In an attempt to glean some deeper understanding of what is going on here, I've collected and studied the following series of photos:
No matter how long or hard I stare, understanding of any kind continues to elude me....
And of course there's more - there's *always* more.
On September 30, 1991 - some 58 years after young people performed and enjoyed a fairy tale play on the stage and a decade after Dawn's body was discovered in the basement - a 16-year-old student from nearby Scott High School was stabbed to death in front of The State while his friends watched helplessly....
After numerous attempts to restore the theater to a usable condition ended up going nowhere, The State Theater was demolished in 1995. The site is now an empty lot.
There are worse things in life than empty lots, of course.
Still, I can't help but feel that such a place with such a history deserves much better than this.
If people have been moved to erect a huge church on the site where they believe Jesus was crucified, why haven't they been moved to erect even a small memorial on the site where a 12-year-old girl suffered what seems to have been an even worse form of death?

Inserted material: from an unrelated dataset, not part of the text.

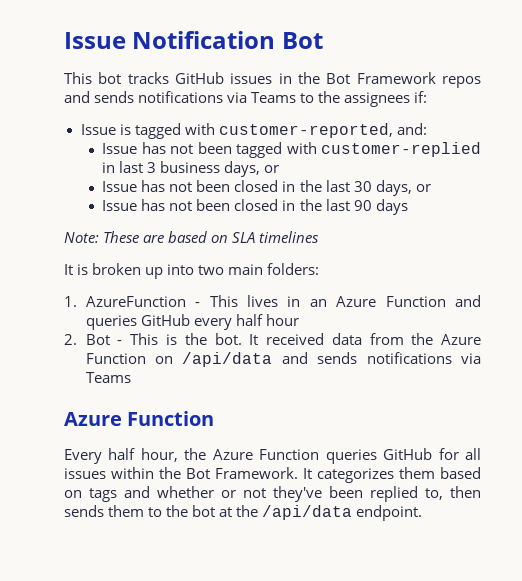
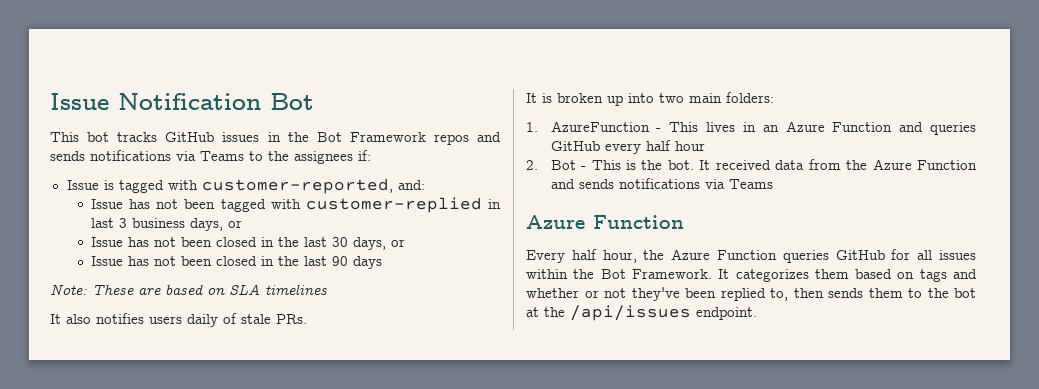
(320, 237) none -> [50,313,307,327] // It also notifies users daily of stale PRs.
[155,352,273,367] on /api/data -> (978, 165) none
[262,505,353,520] /api/data -> [570,305,691,321] /api/issues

If 2000 years haven't been enough to erase the brutal demise of Julius Caesar from the mind of man, why have a very few years apparently been enough to erase the brutal demise of an innocent child?
An aerial view of the area reveals that a path has been worn across the empty lot, perhaps by students taking a short-cut from Collingwood to the nearby high school.
How many of those traveling this path have any inkling that a man-made hell existed there, just a few feet beneath their feet, in the not-so-distant past?
In the final analysis, perhaps ignorance and forgetfulness are for the best. Indeed, perhaps they are the only things that allow us to keep going. A world full of markers commemorating each and every act of fatal violence might soon become a world in which movement is extremely difficult, if not impossible.
If that's what you believe, by all means please feel free to unread this entry.
If you'd rather ponder the extremely problematic and fragile nature of life on this planet instead and then share any insights you might have, please feel free to do that, too.